I sondaggisti promuovono Avanti Psi
In viaggio tra i sondaggisti. Per chi fa politica è pane quotidiano sapere come il consenso si evolva, scenda o salga nel tempo e come rispecchi e rifletta gli eventi, anche internazionali, sulle dinamiche interne. Le scelte politiche non si fanno per i sondaggi ma è ovvio che questi possano influenzarle. Questo il senso del nostro giro di consultazioni tra alcune delle società di rilevazioni italiane con un occhio in particolare sul progetto Avanti Psi che ha esordito con buoni risultati alle elezioni regionali dello scorso anno.
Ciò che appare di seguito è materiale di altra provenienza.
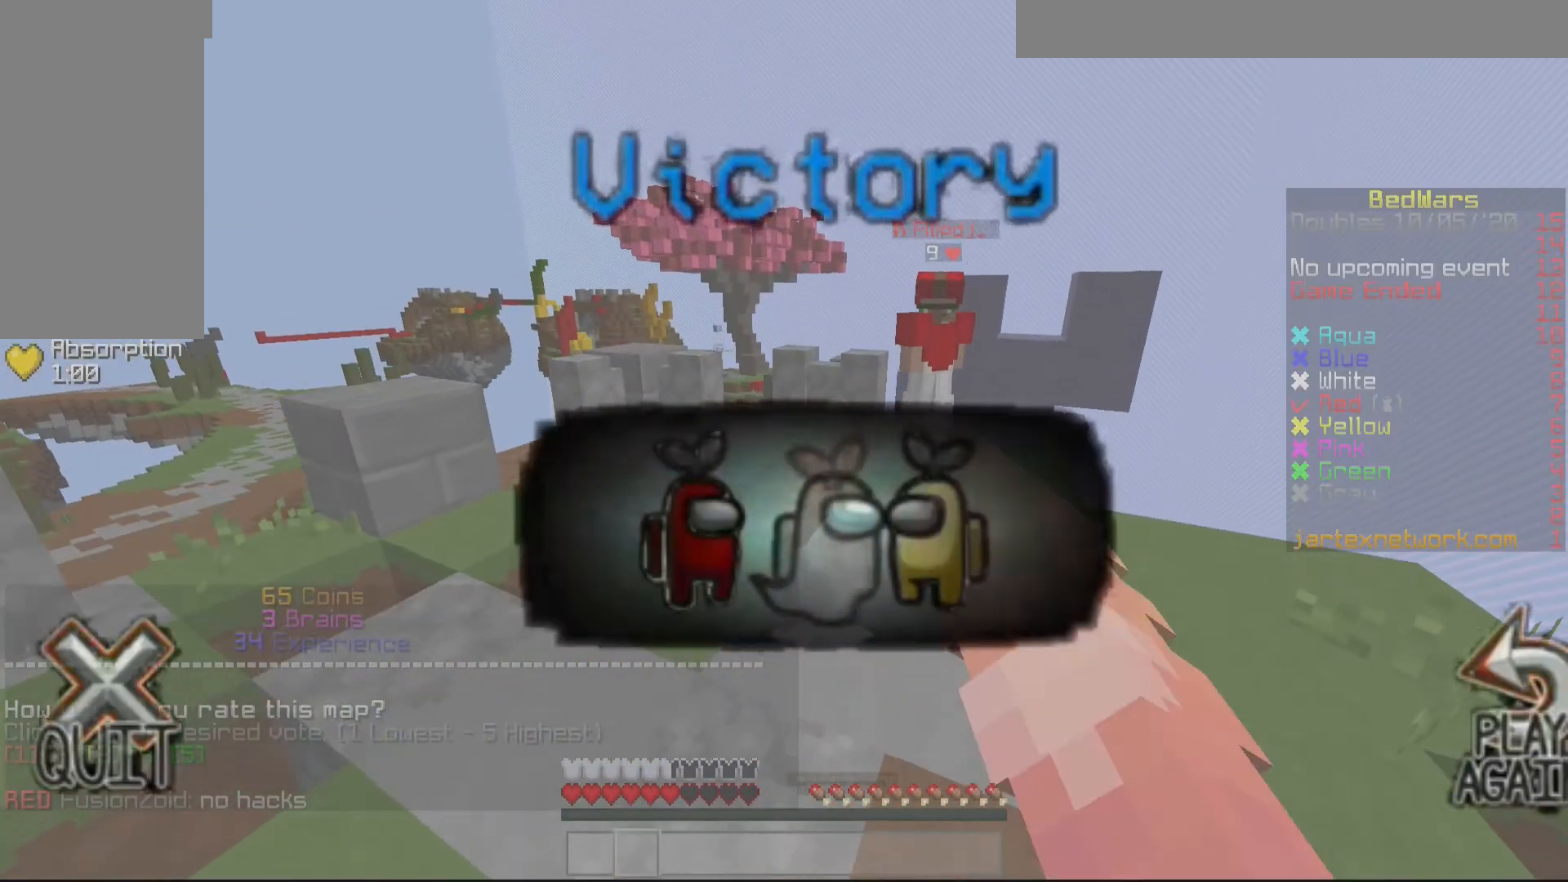
{"keys": ["w"], "mouse": [], "events": [[50, "mouse_left", "up"], [100, "mouse_left", "down"], [200, "mouse_left", "up"], [300, "mouse_left", "down"], [400, "mouse_left", "up"]]}
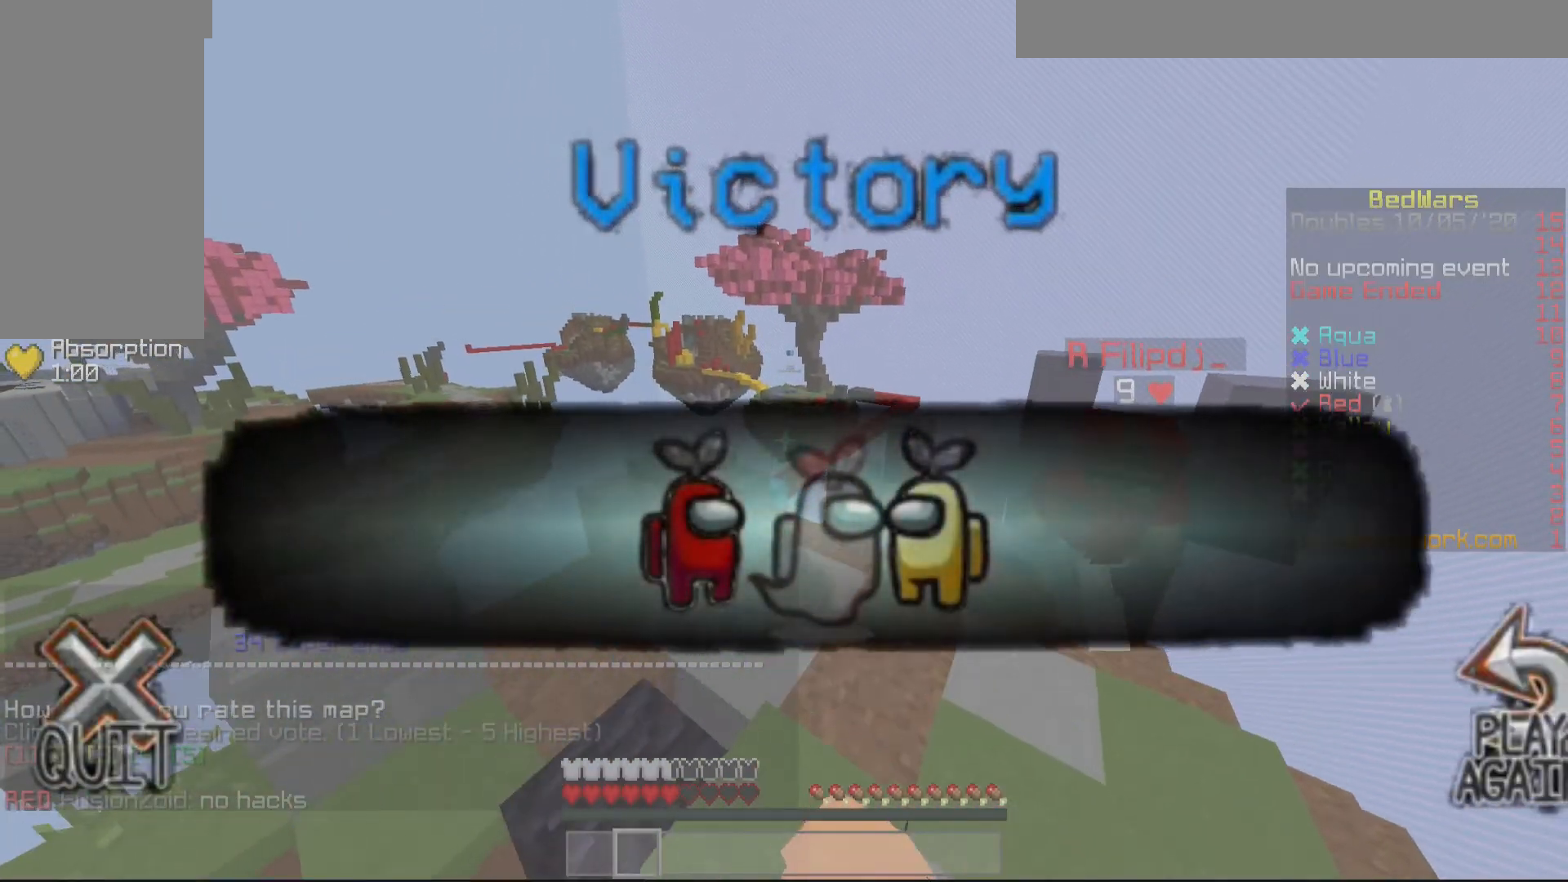
{"keys": ["w"], "mouse": [], "events": []}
Partiamo con Carlo Buttaroni di Tecné. Ci spiega che “è molto difficile misurare i partiti. Per fare delle stime realistiche serve storicità in base al passato. Quindi la continuità. Il Psi è un partito storico e quindi largamente conosciuto, ma non ha avuto negli ultimi tempi continuità nella propria presentazione. È più facile rilevato della prossimità del voto. Sicuramente è un problema di modello utilizzato”. Alle ultime regionali ha avuto una buona affermazione. “Assolutamente sì. Recentemente – continua Buttaroni – feci una ricerca sul potenziale del Psi guidato da Enzo Maraio e questo è risultato molto alto, il problema è la continuità della presenza nell’opinione pubblica”. Alla domanda sulle possibili percentuali Buttaroni non si sbilancia: “E’ difficile dirlo. Tutte le volte che si è presentato ha avuto eccellenti risultatati ma è mancata la continuità sul territorio”. Buttaroni spiega che “abbiamo esempi di partiti molto mediatici, presenti sui media e nei sondaggi ma quando si vota prendono meno consensi del previsto. Il Psi invece solitamente prende più voti di quanto indicato dai sondaggisti. Ci colleghiamo al discorso di prima, perché i sondaggi misurano il passato, non il futuro”. Secondo le analisi di Buttaroni il voto sul referendum non ha avuto un particolare impatto sui partiti che........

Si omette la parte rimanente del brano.